Copy each line of the records that includes "group".

(Records excerpted from a collection)
------

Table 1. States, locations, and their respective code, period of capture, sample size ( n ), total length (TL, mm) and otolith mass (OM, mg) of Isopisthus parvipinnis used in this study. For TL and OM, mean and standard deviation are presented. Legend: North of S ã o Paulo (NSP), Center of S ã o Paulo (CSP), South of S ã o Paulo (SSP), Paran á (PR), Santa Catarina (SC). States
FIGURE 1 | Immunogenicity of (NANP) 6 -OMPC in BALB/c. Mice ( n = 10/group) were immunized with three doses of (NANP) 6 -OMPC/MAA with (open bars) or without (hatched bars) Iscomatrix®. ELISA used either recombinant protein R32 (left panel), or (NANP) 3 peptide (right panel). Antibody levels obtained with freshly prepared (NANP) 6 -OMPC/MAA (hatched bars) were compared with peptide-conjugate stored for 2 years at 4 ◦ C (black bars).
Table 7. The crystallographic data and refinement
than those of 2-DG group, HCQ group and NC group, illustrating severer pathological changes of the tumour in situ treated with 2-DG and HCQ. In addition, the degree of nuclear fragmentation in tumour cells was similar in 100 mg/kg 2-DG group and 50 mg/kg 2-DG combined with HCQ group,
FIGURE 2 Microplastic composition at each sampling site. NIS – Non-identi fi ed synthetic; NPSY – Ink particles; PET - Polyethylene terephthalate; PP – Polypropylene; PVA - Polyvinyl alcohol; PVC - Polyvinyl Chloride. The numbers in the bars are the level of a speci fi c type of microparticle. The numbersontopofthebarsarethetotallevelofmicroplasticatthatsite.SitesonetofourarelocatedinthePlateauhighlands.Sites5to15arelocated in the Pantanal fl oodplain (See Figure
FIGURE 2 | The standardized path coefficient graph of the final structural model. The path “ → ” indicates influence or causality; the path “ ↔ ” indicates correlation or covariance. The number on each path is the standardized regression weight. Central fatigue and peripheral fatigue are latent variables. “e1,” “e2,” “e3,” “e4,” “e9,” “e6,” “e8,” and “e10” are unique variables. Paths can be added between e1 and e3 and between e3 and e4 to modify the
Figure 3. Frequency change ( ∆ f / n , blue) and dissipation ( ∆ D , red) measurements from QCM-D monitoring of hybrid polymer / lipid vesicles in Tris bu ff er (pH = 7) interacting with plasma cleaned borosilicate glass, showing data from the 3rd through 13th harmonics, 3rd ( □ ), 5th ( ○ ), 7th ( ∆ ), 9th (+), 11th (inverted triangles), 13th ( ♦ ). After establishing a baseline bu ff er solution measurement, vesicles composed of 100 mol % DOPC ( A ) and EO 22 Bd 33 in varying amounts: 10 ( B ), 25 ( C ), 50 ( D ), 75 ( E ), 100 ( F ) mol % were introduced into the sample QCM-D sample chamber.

------

> _TASK RESULT_:
FIGURE 1 | Immunogenicity of (NANP) 6 -OMPC in BALB/c. Mice ( n = 10/group) were immunized with three doses of (NANP) 6 -OMPC/MAA with (open bars) or without (hatched bars) Iscomatrix®. ELISA used either recombinant protein R32 (left panel), or (NANP) 3 peptide (right panel). Antibody levels obtained with freshly prepared (NANP) 6 -OMPC/MAA (hatched bars) were compared with peptide-conjugate stored for 2 years at 4 ◦ C (black bars).
than those of 2-DG group, HCQ group and NC group, illustrating severer pathological changes of the tumour in situ treated with 2-DG and HCQ. In addition, the degree of nuclear fragmentation in tumour cells was similar in 100 mg/kg 2-DG group and 50 mg/kg 2-DG combined with HCQ group,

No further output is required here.